Some people tried to explain what is wrong with the event. In the comments section of the post, Adel Rahman (a comedian who has over 1 million views on his YouTube video and images with Kunal Kamra) decided to shame a woman for her choices in life and went on to say, “you do haram things (referring to the fact that it was a pub where the anonymous person reported the incidents from and she was drinking) and I don’t say anything (as giving permission to a woman is important even if you don’t know her).”

Further, when someone tried to ask him questions, he asked, “Are you gay?”

When the same person called out Adel’s sexist comments, Keshavan Vishal, who performed the homophobic joke at the venue replied “nahi milega tujhe”, which loosely translates to you won’t get any. Another comedian, Shubham Shandilya, who has performed at venues like Canvas Laugh Club, Akshara Theatre, The Piano Man Jazz Club commented that the page is true to it’s name, “spoilt and cancer for society.” He used the term “pseudo-intellectual” and then proceeded to imply that audience members who called out the problematic views during the set were not normal, had a narrow mentality, and shouldn’t have been at the venue.

Way to go, mister, that’s how you take criticism.

The establishment took the onus of the incident and stated that “Due to a communication gap we are here at this situation, we didn’t know the script of the show and hence this incident happened, however, we take responsibility that such stuff shouldn’t have happened at our place and are committed of ensuring these things do not occur in future”.

I was particularly interested in these events because I’ve been to the same pub a few months ago. During the visit, me and my friends (all women) were bothered by a group of rowdy late 35 years old men as they tried to talk to us even after us stating we’re not interested in what they have to say. Even during this incident, the staff just stood at a corner and looked on, when they could’ve ideally intervened and asked those men to respect our space and boundaries.

It is good to know people raised concerns, stood up to the comedians and even left because of the problematic jokes. We need to raise our voice in any situation that can hurt sentiments or is incorrect in any way.

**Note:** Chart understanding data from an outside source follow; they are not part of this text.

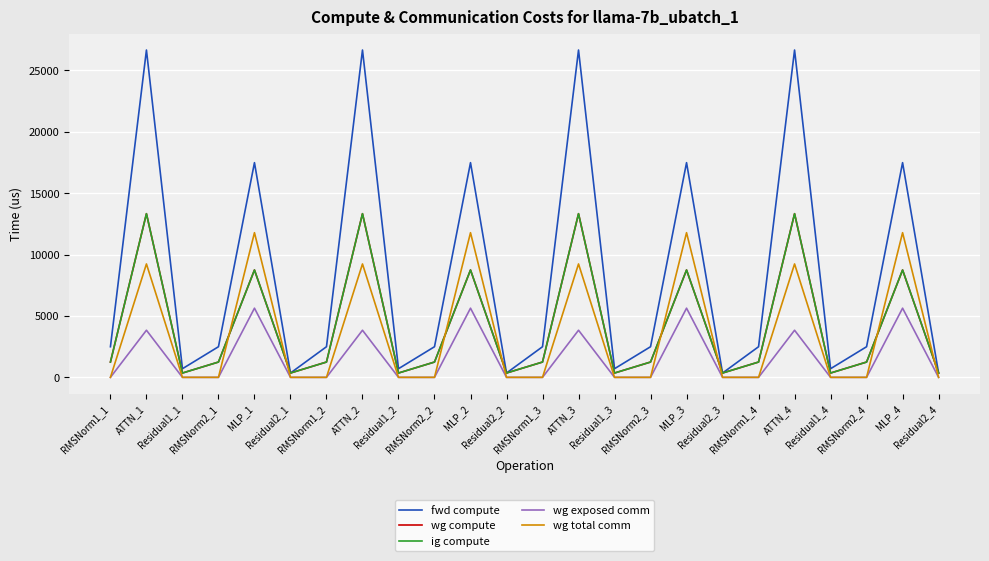

Does the chart have visible grid lines?

Yes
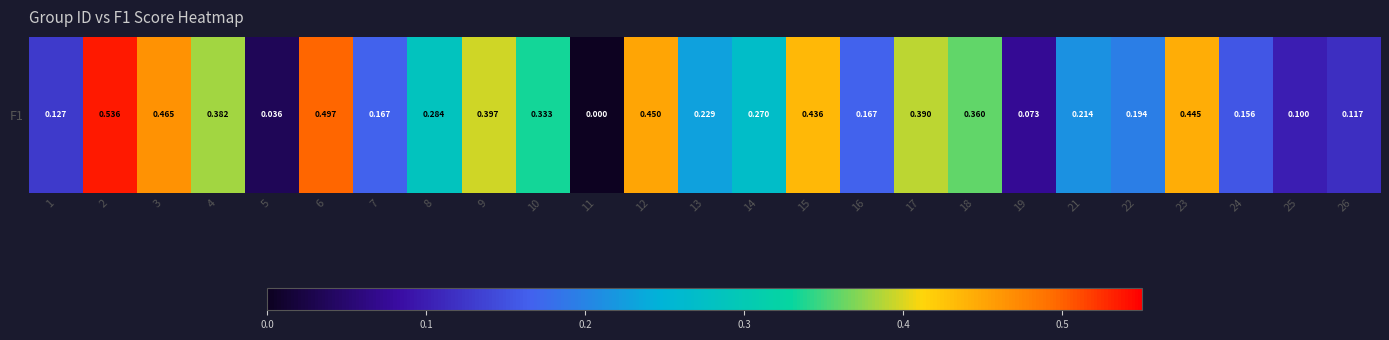

What is the sum of all values?

6.8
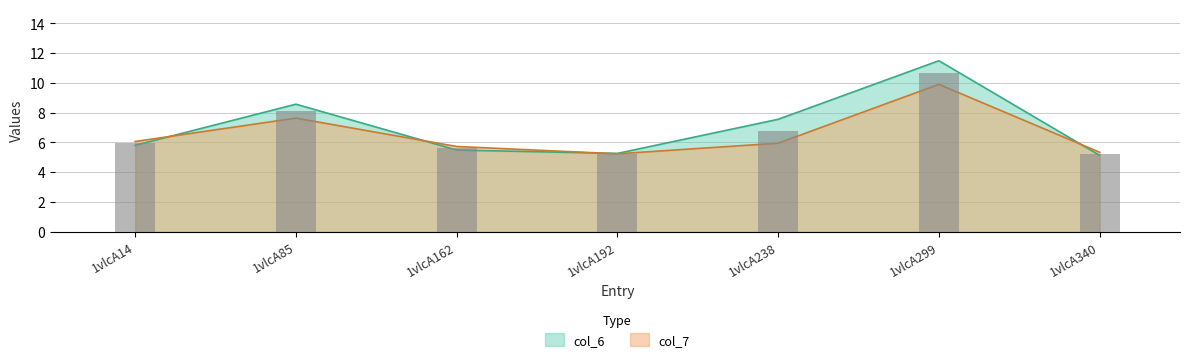

At which category is the sum across all series the highest?

1vlcA299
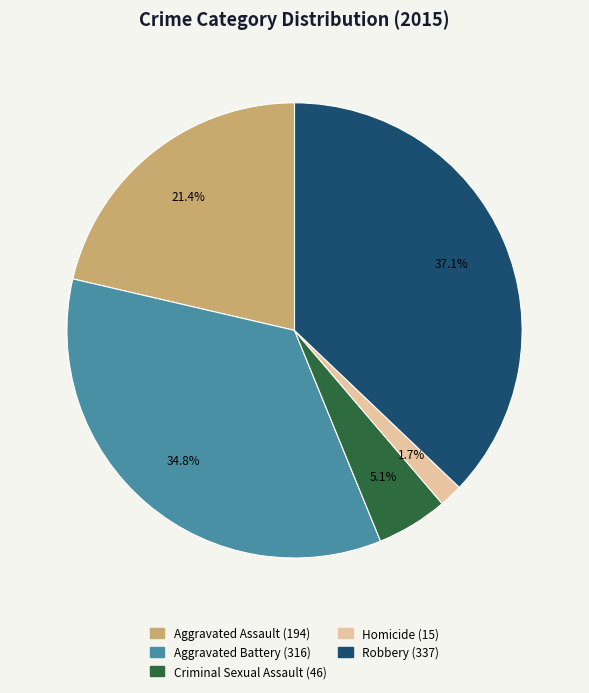

Is Aggravated Battery the majority of the pie?

No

That is how one can bring change.

The problem isn’t that people don’t do anything or think offensive humour is okay, but lack of awareness and ability to listen is. With the current polarized and rough times, it is important that we all are sensitive to our surroundings. Stand-up comedians have an extra responsibility, in addition to making a group of diverse people from different backgrounds laugh, they need to be responsible for the content they are sharing.

They need to be open to understanding different views, rather than shaming and calling names. Cracking problematic jokes normalises regressive views. Is that the message one wants to send to the community we live in?